Find tips and tricks to make your garden or allotment flourish on our Gardening forum.

Trees or tall shrubs?

5 replies

thankyougoodbye · 08/04/2020 16:48

I would love some advice if possible- my garden is long and north easterly facing. I would like to plant some trees down one side of fencing (10m).

I have been looking online and have found a local supplier who have lovely magnolia grandiflora and laburnum watereri - could I plant a laburrnum then 4 magnolia spaced over the 10m? Does this sound crazy?

If it does could you lovely people recommend some suitable alternatives?

Thanks so much in advance I hope someone answers Smile

OP posts:
Beebumble2 · 08/04/2020 17:59

With both these trees would have all you interest in the spring. Also Laburnum seeds are poisonous, so be wary if you have little children.

How about a Holly, there are some beautiful varieties, evergreen and not all prickly. Rowen are pretty trees, blossom in spring and lovely berries in autumn. Again several varieties.

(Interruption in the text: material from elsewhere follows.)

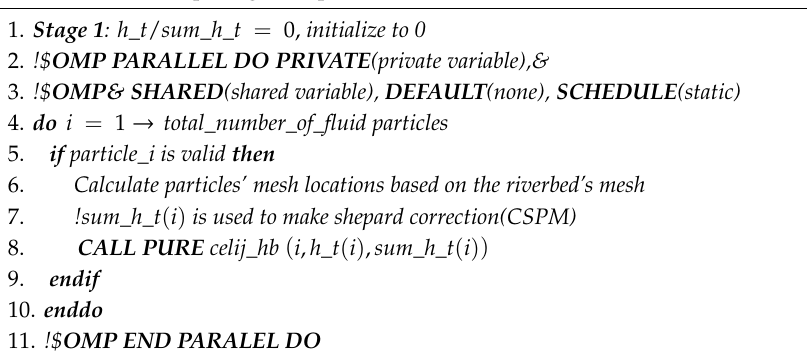
Algorithm 2. Computing fluid particle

thankyougoodbye · 08/04/2020 18:51

Oh fab thank you I will investigate those GrinGrin

OP posts:
MereDintofPandiculation · 09/04/2020 09:32

10m is not a long space. Magnolia grandiflora grows into a large tree (large for magnolia that is) - it's ultimate spread is more than 8m.

I'm assuming you're not trying to screen, you're trying to break up the fence with something attractive?

If you like Magnolia, you could look at one of the smaller ones:
www.rhs.org.uk/garden-inspiration/plants-we-love/magnolias-for-small-gardens

Alternatively, look at Camellia

Then you'd want to have something to provide interest for the rest of the year. Summer you could get round by herbaceous plants in the gaps between trees, but check which direction the border faces as to how much shade your plants need to tolerate. For autumn you're looking at berries and leaf colour, Sorbus (rowan) are good for both, and the ones which have pink or white berries are less likely to be stripped by birds. In winter, bark comes into its own - think about a snake-bark maple (green and white streaks), or Prunus serrula ( a flowering cherry with polished mahogany trunk), or smaller, Cornus "Midwinter Fire".

Petiolaris · 09/04/2020 13:35

Legally this would be defined as a hedge, especially because the magnolia is evergreen. If your neighbour objects they will have grounds to object to the council and you’ll be ordered to remove the trees. If it’s for screening purposes I’d recommend clumping bamboo or hornbeam, both of which cannot legally be considered to be a hedge and thus nobody can force you to remove them.

MereDintofPandiculation · 10/04/2020 10:25

To be covered by the Act, the hedge has to be "evergreen or mostly evergreen". 4 laburnums and an evergreen magnolia wouldn't be "mostly evergreen".